++++ Data for the task

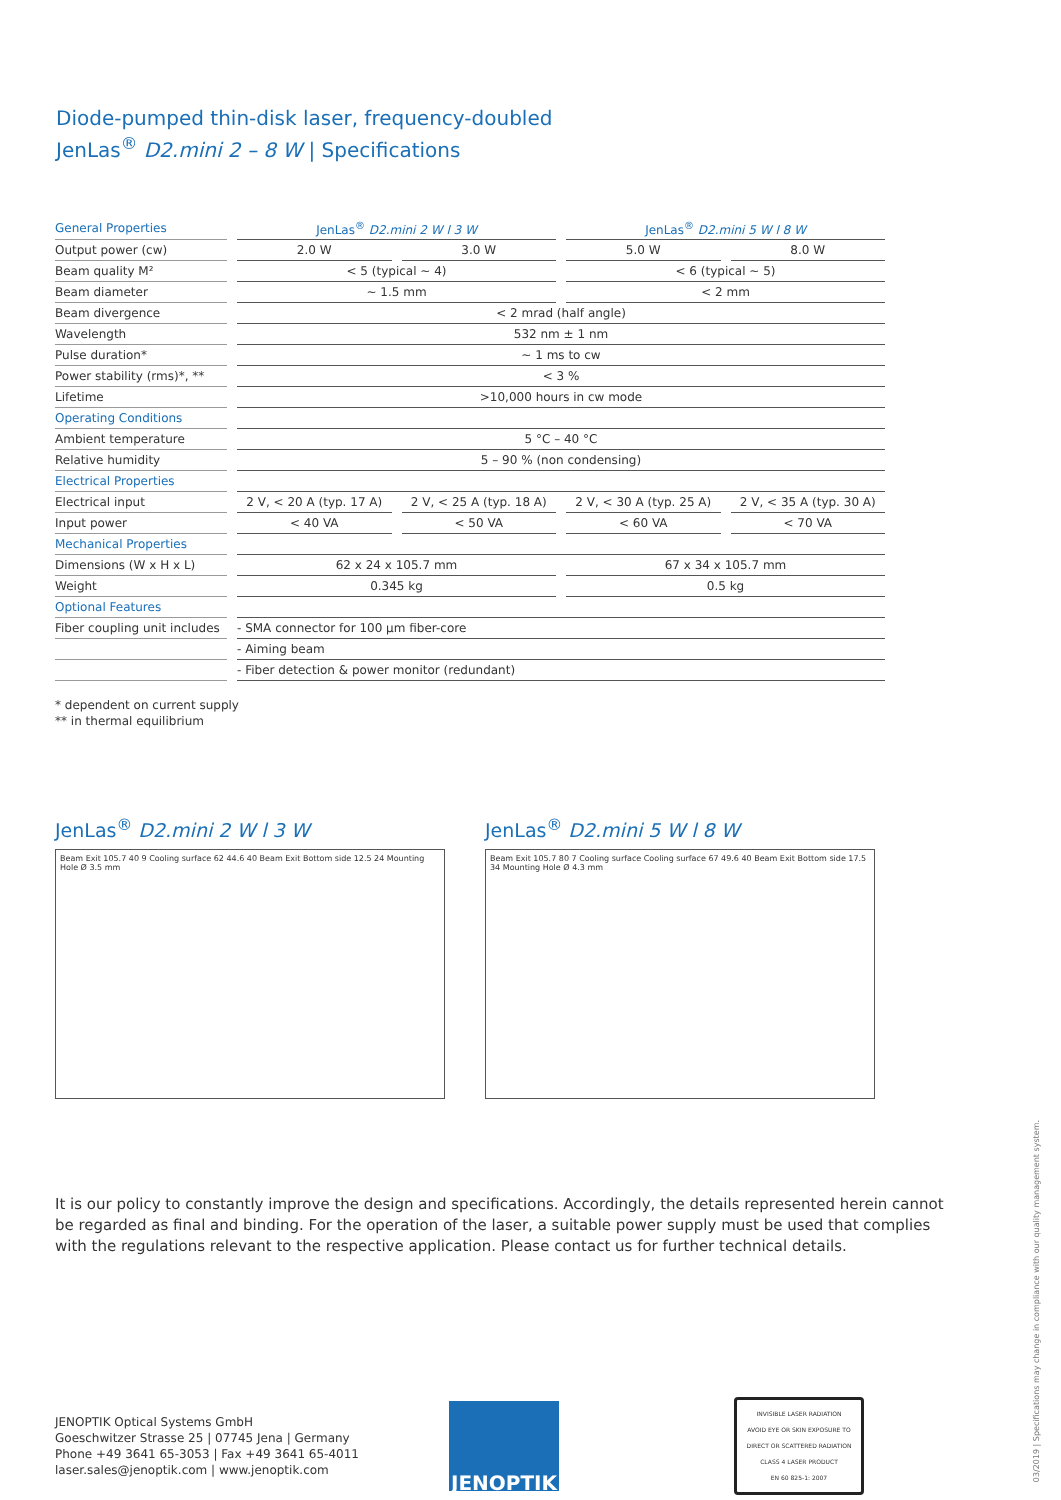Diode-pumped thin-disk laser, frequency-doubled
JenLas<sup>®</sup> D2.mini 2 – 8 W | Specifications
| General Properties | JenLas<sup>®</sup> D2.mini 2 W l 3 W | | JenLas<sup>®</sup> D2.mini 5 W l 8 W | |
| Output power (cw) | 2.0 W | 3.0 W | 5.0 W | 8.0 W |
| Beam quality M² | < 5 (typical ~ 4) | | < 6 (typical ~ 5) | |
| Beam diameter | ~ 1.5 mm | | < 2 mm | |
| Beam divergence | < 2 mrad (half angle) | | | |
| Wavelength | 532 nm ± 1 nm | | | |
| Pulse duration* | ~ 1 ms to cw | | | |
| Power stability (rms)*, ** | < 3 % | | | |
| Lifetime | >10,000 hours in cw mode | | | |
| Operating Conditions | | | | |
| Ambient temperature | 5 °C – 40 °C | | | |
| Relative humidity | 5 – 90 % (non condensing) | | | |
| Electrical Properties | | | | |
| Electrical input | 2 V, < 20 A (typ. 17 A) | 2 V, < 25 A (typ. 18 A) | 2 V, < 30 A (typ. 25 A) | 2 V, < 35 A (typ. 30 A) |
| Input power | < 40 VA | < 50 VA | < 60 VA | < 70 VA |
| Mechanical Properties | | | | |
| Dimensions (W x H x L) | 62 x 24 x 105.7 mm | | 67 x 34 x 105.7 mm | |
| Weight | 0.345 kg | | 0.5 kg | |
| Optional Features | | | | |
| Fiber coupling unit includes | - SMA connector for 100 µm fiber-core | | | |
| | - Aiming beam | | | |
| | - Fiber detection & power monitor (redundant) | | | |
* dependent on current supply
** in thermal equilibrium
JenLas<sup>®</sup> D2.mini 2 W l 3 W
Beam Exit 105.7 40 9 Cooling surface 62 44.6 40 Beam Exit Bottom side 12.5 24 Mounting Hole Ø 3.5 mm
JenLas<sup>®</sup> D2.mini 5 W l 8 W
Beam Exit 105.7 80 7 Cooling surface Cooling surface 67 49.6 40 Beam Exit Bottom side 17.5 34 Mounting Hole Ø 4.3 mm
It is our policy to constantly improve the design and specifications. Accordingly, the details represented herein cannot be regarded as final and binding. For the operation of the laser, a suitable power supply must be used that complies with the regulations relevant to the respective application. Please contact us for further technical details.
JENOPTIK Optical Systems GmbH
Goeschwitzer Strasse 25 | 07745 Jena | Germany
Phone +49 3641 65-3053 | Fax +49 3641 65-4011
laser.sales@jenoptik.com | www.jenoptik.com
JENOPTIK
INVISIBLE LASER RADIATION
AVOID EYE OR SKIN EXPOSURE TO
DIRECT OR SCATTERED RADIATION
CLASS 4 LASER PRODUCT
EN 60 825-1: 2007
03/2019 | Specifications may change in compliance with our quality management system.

++++++++

Work to complete ::
Starting at the line that contains "JENOPTIK Optical Systems GmbH", write out every line through the last one in the data above, exactly as it stands.

Problem solution ::
JENOPTIK Optical Systems GmbH
Goeschwitzer Strasse 25 | 07745 Jena | Germany
Phone +49 3641 65-3053 | Fax +49 3641 65-4011
laser.sales@jenoptik.com | www.jenoptik.com
JENOPTIK
INVISIBLE LASER RADIATION
AVOID EYE OR SKIN EXPOSURE TO
DIRECT OR SCATTERED RADIATION
CLASS 4 LASER PRODUCT
EN 60 825-1: 2007
03/2019 | Specifications may change in compliance with our quality management system.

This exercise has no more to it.